Het elektronenconfiguratiediagram wordt gebruikt om de volgorde van het vullen van de elektronen te kennen van de orbitalen met de laagste energie tot de orbitalen met de hoogste energie, zodra het atoomnummer van een chemisch element bekend is. Figuur 4 toont dit diagram:
Het idee dat daar wordt geschetst, is het volgende: het eerste getal geeft het hoofdkwantumnummer aan, vervolgens geeft de letter het secundaire kwantumnummer aan en tenslotte geeft het superscriptnummer het maximale aantal elektronen aan dat mogelijk is in die baan..

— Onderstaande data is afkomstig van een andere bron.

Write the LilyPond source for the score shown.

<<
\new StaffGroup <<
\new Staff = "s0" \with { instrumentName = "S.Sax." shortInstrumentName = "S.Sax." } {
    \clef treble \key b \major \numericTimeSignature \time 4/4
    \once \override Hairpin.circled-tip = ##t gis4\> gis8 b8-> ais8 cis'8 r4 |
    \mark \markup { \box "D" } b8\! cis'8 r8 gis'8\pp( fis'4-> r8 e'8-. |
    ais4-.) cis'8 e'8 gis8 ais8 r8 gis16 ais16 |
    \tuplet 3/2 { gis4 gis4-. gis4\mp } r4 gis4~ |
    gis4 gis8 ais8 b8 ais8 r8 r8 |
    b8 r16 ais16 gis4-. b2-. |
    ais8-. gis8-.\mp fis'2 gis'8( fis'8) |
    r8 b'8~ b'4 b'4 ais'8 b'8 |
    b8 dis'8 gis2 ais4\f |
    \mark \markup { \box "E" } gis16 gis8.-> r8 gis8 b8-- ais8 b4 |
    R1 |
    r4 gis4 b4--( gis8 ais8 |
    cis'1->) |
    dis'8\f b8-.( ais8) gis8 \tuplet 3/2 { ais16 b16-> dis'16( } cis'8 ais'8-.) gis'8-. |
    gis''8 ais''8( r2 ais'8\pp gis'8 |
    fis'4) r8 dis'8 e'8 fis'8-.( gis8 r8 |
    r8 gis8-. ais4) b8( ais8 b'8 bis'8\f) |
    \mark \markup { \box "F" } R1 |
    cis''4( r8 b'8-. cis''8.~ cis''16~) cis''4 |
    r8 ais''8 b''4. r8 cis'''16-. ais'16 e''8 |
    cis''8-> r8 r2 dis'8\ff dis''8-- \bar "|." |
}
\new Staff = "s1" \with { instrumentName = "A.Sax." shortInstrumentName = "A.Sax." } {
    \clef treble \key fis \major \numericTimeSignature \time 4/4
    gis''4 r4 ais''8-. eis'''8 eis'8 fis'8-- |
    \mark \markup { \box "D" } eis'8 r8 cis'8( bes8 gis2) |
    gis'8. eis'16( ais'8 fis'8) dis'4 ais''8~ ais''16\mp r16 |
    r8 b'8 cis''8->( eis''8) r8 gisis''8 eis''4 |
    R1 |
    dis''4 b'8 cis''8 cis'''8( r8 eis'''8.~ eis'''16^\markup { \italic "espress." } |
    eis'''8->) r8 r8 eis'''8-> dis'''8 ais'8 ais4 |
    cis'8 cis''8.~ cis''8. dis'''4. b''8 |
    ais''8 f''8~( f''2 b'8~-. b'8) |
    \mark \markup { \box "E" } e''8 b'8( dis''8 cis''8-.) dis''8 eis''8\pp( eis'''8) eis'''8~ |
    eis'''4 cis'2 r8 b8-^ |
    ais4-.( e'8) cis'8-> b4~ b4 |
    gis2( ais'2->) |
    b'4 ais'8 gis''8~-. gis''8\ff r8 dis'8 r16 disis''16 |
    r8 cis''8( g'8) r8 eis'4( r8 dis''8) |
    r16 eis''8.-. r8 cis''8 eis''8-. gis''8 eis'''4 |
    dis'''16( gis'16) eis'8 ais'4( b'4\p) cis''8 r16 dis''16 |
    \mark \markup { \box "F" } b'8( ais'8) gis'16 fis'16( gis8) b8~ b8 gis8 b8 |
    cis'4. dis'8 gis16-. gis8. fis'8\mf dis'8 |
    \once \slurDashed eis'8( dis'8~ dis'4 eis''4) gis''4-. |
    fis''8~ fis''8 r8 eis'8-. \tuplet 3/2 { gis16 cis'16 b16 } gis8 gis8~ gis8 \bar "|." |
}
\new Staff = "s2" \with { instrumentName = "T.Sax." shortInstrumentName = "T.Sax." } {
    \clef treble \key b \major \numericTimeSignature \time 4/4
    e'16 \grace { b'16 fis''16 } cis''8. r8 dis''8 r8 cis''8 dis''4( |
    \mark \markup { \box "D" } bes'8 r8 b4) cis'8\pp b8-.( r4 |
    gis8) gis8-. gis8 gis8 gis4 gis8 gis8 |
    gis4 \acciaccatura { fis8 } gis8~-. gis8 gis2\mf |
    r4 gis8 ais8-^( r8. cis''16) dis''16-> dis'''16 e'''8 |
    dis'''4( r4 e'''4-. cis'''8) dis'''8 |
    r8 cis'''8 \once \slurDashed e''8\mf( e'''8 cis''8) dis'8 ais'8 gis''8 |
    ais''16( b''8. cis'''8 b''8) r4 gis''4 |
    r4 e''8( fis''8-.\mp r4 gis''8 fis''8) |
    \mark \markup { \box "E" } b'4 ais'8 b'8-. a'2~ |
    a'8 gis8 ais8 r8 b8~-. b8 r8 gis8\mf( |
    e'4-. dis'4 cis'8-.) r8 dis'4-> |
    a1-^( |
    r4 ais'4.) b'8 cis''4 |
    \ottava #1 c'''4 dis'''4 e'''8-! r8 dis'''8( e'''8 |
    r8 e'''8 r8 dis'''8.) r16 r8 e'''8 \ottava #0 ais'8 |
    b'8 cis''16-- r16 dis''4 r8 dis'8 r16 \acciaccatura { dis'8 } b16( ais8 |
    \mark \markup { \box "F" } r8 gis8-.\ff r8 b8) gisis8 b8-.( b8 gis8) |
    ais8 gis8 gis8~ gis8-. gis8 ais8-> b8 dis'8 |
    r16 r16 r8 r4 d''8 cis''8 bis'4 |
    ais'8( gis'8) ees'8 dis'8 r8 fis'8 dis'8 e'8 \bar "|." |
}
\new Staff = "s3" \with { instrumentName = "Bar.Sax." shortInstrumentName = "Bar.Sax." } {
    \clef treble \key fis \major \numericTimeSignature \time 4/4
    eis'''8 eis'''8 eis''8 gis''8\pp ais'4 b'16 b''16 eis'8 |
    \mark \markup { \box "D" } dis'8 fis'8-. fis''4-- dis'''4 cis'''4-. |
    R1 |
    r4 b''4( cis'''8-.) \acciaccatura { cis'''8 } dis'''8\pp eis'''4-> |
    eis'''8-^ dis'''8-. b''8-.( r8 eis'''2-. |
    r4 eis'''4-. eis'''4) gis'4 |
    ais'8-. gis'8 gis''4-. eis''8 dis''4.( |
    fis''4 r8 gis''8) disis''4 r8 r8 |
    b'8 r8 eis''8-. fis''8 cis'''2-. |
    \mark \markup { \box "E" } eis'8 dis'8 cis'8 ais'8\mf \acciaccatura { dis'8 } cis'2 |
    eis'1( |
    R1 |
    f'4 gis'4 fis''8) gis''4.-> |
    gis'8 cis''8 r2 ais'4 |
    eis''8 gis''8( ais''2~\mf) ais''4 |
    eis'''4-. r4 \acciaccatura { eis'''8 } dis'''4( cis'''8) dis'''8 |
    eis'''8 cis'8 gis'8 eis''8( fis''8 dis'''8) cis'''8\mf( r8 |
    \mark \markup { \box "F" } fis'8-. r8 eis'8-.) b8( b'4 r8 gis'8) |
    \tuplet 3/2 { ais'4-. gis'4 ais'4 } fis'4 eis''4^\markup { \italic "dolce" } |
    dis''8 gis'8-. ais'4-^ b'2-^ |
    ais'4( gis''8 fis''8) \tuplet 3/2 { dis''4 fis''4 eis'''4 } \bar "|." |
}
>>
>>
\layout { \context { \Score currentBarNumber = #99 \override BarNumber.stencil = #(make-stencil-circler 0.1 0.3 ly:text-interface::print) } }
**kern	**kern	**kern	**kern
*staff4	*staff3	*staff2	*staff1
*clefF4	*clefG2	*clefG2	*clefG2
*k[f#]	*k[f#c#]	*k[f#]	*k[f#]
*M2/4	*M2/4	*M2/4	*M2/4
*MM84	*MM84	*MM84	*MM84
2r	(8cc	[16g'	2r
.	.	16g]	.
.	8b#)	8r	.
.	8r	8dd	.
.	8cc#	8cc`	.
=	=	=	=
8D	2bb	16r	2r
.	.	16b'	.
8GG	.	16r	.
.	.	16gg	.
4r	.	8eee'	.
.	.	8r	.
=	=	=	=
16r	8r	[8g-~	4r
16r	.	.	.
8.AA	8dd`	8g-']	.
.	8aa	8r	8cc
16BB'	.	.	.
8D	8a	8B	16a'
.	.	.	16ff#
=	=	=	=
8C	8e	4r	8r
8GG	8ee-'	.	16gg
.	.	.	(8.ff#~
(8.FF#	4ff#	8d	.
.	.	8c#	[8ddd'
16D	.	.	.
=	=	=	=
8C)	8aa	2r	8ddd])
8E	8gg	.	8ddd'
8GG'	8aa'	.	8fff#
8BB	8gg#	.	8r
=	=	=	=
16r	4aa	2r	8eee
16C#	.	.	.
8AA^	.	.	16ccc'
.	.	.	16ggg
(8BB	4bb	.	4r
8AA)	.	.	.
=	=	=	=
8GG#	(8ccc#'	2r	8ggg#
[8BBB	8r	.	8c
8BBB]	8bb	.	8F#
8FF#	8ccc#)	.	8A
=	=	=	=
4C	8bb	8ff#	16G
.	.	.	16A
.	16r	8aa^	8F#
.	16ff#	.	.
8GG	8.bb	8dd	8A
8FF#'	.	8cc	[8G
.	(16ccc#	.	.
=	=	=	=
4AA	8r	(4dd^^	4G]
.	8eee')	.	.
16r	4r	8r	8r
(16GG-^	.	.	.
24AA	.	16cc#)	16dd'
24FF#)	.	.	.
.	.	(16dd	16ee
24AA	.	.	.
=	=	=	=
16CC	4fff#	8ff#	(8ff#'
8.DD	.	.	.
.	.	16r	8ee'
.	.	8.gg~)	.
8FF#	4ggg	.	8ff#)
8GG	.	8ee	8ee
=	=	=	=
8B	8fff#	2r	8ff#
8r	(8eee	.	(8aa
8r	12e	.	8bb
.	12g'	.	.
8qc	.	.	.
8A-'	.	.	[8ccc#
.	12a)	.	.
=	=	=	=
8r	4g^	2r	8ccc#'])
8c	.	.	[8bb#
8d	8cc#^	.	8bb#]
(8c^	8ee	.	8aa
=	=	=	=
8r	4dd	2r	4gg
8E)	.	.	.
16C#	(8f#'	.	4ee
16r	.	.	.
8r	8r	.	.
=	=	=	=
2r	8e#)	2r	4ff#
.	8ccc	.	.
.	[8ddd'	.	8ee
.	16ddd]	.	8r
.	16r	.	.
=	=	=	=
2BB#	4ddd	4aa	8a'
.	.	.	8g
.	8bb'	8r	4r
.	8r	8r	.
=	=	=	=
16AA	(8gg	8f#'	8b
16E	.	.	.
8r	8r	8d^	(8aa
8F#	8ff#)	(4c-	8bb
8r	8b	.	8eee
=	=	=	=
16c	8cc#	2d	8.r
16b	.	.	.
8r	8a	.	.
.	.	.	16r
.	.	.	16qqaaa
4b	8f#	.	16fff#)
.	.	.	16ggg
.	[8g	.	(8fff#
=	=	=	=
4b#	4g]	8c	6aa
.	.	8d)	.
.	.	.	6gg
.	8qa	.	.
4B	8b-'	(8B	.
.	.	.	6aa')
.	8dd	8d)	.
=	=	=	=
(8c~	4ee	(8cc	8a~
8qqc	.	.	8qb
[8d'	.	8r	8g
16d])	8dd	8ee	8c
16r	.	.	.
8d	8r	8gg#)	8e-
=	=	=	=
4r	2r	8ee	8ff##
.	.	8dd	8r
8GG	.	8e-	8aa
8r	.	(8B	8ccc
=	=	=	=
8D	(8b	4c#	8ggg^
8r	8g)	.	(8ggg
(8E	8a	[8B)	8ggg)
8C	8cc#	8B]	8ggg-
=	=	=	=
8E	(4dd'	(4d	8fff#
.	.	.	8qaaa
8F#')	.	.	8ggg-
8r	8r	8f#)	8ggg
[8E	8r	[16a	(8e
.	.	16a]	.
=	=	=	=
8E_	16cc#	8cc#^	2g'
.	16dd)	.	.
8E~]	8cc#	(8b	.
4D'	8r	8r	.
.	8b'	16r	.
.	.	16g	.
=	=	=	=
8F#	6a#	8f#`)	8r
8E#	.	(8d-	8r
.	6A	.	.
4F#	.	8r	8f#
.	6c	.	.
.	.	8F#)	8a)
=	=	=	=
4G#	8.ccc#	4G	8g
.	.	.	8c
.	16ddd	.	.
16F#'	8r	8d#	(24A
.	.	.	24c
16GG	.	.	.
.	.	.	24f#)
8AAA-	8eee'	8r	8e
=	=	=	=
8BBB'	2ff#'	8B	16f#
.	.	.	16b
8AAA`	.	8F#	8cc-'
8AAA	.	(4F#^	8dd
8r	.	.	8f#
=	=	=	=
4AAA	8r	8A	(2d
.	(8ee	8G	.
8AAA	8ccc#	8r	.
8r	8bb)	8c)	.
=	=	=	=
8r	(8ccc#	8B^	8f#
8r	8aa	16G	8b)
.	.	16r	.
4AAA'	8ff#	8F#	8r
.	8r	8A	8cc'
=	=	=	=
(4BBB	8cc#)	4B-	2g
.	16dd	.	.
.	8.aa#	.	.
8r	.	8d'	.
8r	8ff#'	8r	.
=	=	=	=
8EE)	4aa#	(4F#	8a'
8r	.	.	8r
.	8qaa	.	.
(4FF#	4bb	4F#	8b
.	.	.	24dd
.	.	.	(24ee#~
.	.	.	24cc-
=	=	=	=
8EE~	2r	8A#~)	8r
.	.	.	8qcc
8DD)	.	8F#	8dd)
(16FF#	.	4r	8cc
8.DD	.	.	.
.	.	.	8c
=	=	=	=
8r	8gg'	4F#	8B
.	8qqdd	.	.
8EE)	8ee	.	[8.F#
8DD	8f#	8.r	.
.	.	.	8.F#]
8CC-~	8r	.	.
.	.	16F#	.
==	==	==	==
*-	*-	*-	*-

Zoals hierboven aangegeven, heeft koolstof atoomnummer 6, wat betekent dat het 6 elektronen heeft die als volgt zijn verdeeld: 1s2 2s2 2p2. Silicium van zijn kant heeft atoomnummer 14 en zijn elektronen zijn op deze andere manier verdeeld: 1s2 2s2 2p6 3s2 3p2.
Beide elementen staan in dezelfde kolom van het periodiek systeem, want hoewel ze verschillende atoomnummers hebben, hebben ze dezelfde elektronische configuratie in het periodiek systeem. buitenste orbitaal.
Niemand heeft nog op dit artikel gereageerd.